**Your instructions:**
From the Wisconsin Highway 127 article, extract word for word the passage that begins with the words containing "State Trunk Highway 127" and ends with "of Transportation (WisDOT).".

**Selected extract:**
══════════════════════════════

- WIS 127 highlighted in red

Route information
- Maintained by WisDOT
- Length: 14.16 mi (22.79 km)

Major junctions
- West end: WIS 16 near Wisconsin Dells
- East end: I-39 / WIS 16 in Portage

Location
- Country: United States
- State: Wisconsin
- Counties: Columbia

Highway system
- Wisconsin State Trunk Highway System; Interstate; US; State; Scenic; Rustic;
| ← WIS 126 |  | → WIS 128 |

= Wisconsin Highway 127 =

State highway in Wisconsin, United States

State Trunk Highway 127 (often called Highway 127, STH-127 or WIS 127) is a 14.16 mi state highway in the U.S. state of Wisconsin. It runs from WIS 16 near Wisconsin Dells east to Interstate 39 (I-39) and WIS 16 in Portage; the highway is located entirely within Columbia County. WIS 127 is maintained by the Wisconsin Department of Transportation (WisDOT).

==Route description==
WIS 127 begins at a junction with WIS 16 and County Trunk Highway WD (CTH-WD) in the Town of Newport, southwest of Wisconsin Dells. From here, the highway heads east through farmland, crossing CTH-O. It enters the Town of Lewiston, passing to the south of Lake Corning. Past the lake, the route meets CTH-XX and CTH-AA in succession before turning southeast; the latter route connects WIS 127 to Briggsville. WIS 127 crosses a creek before turning east to pass Lewiston Elementary School. After crossing a second creek, the route again heads southeast toward Portage. The highway curves south to pass Columbia Correctional Institution, a maximum-security state prison, before entering Portage. In Portage, WIS 127 passes several businesses before terminating at a junction with WIS 16 and exit 89B on I-39.

══════════════════════════════

Portion of a data file

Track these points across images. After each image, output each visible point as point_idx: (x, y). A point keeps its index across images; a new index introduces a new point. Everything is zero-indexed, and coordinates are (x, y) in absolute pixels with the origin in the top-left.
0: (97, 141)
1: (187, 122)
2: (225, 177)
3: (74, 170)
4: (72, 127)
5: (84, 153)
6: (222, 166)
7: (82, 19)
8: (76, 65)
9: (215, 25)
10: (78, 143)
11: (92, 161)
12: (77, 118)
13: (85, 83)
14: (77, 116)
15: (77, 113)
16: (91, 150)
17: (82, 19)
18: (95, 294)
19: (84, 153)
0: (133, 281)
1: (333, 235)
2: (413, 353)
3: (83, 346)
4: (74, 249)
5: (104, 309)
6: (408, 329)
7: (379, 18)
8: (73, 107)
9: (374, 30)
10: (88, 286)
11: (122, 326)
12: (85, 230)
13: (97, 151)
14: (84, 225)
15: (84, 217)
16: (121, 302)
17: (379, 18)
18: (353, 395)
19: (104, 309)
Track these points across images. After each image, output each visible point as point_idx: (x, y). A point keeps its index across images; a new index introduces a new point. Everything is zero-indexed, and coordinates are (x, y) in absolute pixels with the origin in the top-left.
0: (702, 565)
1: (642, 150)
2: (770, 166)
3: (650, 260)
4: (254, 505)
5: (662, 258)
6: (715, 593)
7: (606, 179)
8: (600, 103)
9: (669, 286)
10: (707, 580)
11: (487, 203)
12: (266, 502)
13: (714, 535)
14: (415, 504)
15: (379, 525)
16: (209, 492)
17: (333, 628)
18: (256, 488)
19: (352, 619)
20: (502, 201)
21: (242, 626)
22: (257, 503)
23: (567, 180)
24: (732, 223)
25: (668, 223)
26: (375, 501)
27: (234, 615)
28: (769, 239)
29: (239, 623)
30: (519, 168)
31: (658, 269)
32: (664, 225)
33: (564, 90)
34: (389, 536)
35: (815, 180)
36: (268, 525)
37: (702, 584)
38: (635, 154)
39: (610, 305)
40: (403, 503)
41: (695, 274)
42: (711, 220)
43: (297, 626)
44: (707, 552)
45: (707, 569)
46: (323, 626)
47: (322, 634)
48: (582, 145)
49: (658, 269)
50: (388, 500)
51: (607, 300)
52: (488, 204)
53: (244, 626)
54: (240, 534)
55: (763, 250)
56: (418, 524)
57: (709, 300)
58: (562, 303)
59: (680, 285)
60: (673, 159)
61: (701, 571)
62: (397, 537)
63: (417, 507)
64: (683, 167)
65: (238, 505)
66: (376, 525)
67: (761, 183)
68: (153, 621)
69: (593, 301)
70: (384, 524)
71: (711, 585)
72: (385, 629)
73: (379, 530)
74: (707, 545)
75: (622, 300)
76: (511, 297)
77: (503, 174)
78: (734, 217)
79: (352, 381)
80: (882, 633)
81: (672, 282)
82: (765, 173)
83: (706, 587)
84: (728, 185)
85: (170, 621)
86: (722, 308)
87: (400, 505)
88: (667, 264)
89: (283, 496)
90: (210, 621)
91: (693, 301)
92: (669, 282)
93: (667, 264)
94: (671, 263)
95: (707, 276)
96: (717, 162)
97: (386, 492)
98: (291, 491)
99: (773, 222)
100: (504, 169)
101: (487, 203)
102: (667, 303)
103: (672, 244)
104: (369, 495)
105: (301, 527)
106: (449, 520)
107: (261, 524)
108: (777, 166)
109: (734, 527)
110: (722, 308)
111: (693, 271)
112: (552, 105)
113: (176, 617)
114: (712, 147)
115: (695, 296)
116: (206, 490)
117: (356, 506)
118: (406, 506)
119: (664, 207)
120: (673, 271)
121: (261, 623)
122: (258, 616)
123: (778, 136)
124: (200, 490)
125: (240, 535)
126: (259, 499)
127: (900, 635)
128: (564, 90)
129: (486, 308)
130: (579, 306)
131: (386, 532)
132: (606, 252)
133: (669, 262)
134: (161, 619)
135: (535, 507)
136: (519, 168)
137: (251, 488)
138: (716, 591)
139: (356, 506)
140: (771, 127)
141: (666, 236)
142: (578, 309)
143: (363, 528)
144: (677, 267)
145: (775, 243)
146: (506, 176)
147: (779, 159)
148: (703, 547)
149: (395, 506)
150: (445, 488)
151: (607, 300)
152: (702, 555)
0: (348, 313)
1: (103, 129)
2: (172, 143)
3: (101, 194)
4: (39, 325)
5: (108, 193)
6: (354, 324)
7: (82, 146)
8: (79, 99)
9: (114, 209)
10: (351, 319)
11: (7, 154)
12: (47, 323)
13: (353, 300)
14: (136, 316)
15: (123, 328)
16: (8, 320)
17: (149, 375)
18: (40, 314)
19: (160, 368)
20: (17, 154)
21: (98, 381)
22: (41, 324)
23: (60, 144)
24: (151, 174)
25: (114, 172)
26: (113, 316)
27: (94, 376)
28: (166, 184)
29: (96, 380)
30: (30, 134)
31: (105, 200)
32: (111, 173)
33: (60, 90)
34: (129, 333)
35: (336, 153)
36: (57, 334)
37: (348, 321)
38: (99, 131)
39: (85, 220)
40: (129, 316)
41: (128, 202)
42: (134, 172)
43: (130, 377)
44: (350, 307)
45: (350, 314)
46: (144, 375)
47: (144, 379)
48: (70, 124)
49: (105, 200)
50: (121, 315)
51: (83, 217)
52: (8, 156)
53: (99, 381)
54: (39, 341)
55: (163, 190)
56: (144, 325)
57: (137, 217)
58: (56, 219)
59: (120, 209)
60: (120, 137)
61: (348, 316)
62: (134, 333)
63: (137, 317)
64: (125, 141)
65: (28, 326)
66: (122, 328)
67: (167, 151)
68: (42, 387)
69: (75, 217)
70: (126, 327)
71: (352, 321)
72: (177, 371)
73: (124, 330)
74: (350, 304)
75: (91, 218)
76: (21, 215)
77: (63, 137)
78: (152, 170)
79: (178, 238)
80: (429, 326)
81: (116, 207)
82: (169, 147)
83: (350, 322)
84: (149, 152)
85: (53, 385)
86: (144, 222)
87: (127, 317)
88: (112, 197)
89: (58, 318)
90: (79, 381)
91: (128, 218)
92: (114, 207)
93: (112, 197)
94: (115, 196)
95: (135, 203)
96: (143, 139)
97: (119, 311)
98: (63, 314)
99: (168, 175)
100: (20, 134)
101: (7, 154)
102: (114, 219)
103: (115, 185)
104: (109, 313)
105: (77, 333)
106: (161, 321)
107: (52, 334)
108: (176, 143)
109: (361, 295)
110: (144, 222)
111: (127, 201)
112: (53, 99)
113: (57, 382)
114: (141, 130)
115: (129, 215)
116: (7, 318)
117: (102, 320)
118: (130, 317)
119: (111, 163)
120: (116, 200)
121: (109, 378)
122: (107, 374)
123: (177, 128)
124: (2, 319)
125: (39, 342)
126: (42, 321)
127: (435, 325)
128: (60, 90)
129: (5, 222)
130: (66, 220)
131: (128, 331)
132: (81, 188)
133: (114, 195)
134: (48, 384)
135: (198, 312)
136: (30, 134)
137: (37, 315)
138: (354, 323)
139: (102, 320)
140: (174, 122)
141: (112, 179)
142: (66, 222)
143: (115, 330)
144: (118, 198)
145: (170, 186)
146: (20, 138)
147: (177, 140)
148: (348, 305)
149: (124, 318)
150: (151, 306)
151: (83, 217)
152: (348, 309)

══════════════════════════════

**Task answer:**
State Trunk Highway 127 (often called Highway 127, STH-127 or WIS 127) is a 14.16 mi state highway in the U.S. state of Wisconsin. It runs from WIS 16 near Wisconsin Dells east to Interstate 39 (I-39) and WIS 16 in Portage; the highway is located entirely within Columbia County. WIS 127 is maintained by the Wisconsin Department of Transportation (WisDOT).